- [Exercise instructions]: Using the material that follows, output exactly the lines from the one containing "for non-commercial projects" through the one containing "how I make 6", with both ends kept.

Start of Block

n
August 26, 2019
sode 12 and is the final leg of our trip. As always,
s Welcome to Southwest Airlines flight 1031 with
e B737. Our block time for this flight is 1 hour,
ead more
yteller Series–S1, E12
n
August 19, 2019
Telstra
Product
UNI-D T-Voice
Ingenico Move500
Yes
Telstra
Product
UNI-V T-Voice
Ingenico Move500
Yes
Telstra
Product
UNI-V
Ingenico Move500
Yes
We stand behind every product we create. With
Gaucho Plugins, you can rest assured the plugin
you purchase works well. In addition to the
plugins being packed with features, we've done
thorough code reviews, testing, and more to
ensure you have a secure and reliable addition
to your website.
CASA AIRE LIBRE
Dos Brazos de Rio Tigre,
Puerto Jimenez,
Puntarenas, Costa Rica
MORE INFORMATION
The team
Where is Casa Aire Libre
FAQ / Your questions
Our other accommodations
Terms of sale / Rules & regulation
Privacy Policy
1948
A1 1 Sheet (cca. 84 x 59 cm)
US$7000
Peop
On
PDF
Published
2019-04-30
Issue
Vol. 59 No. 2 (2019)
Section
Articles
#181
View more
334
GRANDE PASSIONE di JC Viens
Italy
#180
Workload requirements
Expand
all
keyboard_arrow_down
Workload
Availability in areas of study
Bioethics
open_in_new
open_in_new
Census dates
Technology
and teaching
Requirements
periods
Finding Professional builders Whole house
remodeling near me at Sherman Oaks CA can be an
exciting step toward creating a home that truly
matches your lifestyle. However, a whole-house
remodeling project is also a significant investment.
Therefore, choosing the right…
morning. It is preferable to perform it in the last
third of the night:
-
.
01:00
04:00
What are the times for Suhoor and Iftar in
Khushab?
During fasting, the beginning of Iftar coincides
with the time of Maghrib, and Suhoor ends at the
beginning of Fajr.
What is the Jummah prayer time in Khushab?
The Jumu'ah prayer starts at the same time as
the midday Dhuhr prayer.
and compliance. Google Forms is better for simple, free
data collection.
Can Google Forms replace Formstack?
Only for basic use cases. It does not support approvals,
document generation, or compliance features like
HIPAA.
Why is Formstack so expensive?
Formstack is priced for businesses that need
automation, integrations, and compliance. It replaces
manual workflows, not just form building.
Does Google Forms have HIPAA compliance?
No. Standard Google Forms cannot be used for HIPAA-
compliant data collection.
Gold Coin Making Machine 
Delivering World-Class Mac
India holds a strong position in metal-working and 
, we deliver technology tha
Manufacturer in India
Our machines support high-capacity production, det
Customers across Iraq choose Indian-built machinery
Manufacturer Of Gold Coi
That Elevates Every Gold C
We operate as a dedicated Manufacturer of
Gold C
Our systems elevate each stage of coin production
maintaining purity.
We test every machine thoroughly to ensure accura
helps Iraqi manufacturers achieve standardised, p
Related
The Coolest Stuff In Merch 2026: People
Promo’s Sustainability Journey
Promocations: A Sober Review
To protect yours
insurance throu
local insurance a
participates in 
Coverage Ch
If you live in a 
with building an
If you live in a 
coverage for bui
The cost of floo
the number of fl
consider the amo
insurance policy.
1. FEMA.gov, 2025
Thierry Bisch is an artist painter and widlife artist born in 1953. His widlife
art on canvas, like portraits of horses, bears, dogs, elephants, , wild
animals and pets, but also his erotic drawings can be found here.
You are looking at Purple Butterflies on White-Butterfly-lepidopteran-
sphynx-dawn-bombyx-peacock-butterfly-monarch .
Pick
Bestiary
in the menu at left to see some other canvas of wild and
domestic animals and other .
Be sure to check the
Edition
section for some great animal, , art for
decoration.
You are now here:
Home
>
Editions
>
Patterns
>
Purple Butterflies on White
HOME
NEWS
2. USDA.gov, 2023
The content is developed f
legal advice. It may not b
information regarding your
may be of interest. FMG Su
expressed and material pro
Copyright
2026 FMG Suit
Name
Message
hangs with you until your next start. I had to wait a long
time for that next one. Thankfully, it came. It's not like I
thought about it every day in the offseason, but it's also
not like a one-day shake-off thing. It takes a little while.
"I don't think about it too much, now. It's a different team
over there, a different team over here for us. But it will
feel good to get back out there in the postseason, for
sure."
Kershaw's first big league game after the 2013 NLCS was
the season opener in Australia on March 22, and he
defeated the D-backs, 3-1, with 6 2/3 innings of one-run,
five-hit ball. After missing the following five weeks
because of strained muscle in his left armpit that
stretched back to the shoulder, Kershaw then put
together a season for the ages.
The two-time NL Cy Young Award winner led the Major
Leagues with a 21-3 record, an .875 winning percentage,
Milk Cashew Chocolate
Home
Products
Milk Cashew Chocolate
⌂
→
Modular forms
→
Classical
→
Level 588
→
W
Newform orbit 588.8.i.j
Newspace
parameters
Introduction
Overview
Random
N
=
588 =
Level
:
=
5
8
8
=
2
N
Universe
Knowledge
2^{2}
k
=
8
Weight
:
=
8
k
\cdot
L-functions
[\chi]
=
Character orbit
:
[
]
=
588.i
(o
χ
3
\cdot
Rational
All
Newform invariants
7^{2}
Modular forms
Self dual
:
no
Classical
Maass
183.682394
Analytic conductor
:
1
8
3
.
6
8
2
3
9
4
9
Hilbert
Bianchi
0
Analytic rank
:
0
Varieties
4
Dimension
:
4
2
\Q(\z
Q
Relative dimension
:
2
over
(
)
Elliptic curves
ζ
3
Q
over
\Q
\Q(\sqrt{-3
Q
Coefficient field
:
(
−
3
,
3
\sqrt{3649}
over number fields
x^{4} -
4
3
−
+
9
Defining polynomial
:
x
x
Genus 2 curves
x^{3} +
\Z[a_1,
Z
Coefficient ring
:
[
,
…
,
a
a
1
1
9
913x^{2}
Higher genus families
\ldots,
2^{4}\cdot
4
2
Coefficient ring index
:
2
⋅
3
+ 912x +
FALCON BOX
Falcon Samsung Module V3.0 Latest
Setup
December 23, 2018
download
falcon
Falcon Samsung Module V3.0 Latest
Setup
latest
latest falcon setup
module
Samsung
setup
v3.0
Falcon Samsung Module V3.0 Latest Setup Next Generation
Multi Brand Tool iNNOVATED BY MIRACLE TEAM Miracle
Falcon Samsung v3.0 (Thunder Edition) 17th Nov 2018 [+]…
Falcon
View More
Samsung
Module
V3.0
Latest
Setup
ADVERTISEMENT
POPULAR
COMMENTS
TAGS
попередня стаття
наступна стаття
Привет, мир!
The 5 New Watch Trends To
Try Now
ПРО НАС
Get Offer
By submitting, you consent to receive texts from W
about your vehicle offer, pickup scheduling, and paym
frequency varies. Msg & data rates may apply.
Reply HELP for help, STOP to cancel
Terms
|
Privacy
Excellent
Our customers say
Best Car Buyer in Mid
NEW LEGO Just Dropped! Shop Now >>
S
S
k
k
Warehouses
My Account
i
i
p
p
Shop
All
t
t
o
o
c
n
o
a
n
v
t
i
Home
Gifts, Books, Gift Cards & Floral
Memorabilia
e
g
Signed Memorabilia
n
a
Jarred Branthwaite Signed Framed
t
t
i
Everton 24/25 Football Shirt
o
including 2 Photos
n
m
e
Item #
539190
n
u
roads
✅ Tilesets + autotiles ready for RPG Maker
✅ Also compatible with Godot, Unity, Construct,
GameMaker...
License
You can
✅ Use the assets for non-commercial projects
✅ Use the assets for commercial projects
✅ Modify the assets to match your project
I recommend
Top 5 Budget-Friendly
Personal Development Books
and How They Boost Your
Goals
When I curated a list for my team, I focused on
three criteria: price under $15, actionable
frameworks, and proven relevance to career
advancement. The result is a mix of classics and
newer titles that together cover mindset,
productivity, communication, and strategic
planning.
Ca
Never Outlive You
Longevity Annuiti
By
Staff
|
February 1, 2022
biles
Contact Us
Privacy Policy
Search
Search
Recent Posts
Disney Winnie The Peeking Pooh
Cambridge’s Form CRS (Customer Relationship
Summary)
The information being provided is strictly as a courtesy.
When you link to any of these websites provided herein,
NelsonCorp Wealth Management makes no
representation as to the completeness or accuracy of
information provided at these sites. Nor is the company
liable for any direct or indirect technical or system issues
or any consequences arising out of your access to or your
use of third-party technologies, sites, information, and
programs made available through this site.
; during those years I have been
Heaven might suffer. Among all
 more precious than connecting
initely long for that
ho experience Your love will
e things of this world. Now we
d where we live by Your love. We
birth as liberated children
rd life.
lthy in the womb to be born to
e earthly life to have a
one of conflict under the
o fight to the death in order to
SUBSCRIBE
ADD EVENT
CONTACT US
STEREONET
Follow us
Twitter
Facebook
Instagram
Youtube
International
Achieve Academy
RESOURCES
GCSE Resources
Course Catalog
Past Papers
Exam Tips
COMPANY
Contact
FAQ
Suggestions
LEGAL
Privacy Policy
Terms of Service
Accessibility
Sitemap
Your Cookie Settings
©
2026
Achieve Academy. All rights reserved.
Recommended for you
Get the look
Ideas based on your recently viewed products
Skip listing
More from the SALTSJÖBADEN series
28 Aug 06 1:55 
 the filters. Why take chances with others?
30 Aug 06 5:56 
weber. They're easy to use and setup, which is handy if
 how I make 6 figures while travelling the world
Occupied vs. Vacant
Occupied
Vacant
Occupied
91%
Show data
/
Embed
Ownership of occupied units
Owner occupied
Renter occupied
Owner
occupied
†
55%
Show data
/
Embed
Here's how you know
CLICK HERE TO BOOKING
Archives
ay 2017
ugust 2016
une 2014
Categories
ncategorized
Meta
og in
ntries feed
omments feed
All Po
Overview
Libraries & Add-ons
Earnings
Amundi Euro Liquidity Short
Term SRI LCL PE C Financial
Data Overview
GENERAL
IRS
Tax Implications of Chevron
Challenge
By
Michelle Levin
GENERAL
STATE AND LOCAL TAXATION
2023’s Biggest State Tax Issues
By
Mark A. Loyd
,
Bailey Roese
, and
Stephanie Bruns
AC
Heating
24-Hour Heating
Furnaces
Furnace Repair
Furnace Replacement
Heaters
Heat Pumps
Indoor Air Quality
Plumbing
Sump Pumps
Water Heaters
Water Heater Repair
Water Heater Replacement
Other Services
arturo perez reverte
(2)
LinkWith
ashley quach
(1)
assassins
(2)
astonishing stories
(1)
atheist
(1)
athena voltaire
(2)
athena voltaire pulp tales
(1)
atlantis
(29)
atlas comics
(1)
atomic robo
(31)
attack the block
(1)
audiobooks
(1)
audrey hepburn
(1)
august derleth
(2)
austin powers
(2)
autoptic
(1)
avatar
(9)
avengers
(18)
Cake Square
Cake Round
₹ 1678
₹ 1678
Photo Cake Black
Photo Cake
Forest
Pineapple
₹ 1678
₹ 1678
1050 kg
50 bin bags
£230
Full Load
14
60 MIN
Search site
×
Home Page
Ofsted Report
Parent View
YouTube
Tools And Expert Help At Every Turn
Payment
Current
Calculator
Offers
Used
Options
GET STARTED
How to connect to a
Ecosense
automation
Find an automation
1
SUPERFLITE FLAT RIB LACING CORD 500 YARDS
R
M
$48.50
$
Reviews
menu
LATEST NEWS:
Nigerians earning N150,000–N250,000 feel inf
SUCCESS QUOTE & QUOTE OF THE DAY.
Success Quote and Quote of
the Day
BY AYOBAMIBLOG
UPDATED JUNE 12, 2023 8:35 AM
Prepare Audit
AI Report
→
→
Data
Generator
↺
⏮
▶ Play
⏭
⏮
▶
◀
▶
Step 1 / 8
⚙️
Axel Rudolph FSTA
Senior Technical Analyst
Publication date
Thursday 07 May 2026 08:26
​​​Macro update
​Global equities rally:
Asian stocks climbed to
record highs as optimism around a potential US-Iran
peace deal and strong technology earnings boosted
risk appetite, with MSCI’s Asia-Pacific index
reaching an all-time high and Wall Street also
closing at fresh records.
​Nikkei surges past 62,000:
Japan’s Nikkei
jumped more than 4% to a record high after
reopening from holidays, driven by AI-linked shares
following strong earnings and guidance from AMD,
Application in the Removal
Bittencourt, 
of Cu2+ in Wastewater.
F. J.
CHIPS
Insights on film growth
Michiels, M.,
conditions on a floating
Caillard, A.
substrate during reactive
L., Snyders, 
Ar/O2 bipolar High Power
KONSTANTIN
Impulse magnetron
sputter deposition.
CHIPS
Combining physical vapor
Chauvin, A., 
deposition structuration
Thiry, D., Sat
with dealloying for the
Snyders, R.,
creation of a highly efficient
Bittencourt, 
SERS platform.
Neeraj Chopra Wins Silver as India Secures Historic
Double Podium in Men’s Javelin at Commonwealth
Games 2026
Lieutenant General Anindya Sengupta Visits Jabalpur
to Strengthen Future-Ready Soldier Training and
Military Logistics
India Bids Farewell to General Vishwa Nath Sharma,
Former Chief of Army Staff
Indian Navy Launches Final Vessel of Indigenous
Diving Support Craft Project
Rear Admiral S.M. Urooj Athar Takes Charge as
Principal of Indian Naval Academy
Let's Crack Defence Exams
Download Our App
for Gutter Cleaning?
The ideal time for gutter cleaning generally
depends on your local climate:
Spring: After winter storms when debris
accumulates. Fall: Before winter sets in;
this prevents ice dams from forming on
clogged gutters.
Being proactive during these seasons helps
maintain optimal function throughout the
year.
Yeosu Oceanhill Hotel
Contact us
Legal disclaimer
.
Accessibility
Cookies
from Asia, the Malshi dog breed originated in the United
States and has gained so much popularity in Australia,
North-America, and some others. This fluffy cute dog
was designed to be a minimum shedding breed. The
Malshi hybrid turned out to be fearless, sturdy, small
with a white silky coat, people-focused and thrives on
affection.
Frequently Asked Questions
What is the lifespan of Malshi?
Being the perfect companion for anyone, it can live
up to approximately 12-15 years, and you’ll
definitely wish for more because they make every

End of Block

- [Exercise response]:
✅ Use the assets for non-commercial projects
✅ Use the assets for commercial projects
✅ Modify the assets to match your project
I recommend
Top 5 Budget-Friendly
Personal Development Books
and How They Boost Your
Goals
When I curated a list for my team, I focused on
three criteria: price under $15, actionable
frameworks, and proven relevance to career
advancement. The result is a mix of classics and
newer titles that together cover mindset,
productivity, communication, and strategic
planning.
Ca
Never Outlive You
Longevity Annuiti
By
Staff
|
February 1, 2022
biles
Contact Us
Privacy Policy
Search
Search
Recent Posts
Disney Winnie The Peeking Pooh
Cambridge’s Form CRS (Customer Relationship
Summary)
The information being provided is strictly as a courtesy.
When you link to any of these websites provided herein,
NelsonCorp Wealth Management makes no
representation as to the completeness or accuracy of
information provided at these sites. Nor is the company
liable for any direct or indirect technical or system issues
or any consequences arising out of your access to or your
use of third-party technologies, sites, information, and
programs made available through this site.
; during those years I have been
Heaven might suffer. Among all
 more precious than connecting
initely long for that
ho experience Your love will
e things of this world. Now we
d where we live by Your love. We
birth as liberated children
rd life.
lthy in the womb to be born to
e earthly life to have a
one of conflict under the
o fight to the death in order to
SUBSCRIBE
ADD EVENT
CONTACT US
STEREONET
Follow us
Twitter
Facebook
Instagram
Youtube
International
Achieve Academy
RESOURCES
GCSE Resources
Course Catalog
Past Papers
Exam Tips
COMPANY
Contact
FAQ
Suggestions
LEGAL
Privacy Policy
Terms of Service
Accessibility
Sitemap
Your Cookie Settings
©
2026
Achieve Academy. All rights reserved.
Recommended for you
Get the look
Ideas based on your recently viewed products
Skip listing
More from the SALTSJÖBADEN series
28 Aug 06 1:55 
 the filters. Why take chances with others?
30 Aug 06 5:56 
weber. They're easy to use and setup, which is handy if
 how I make 6 figures while travelling the world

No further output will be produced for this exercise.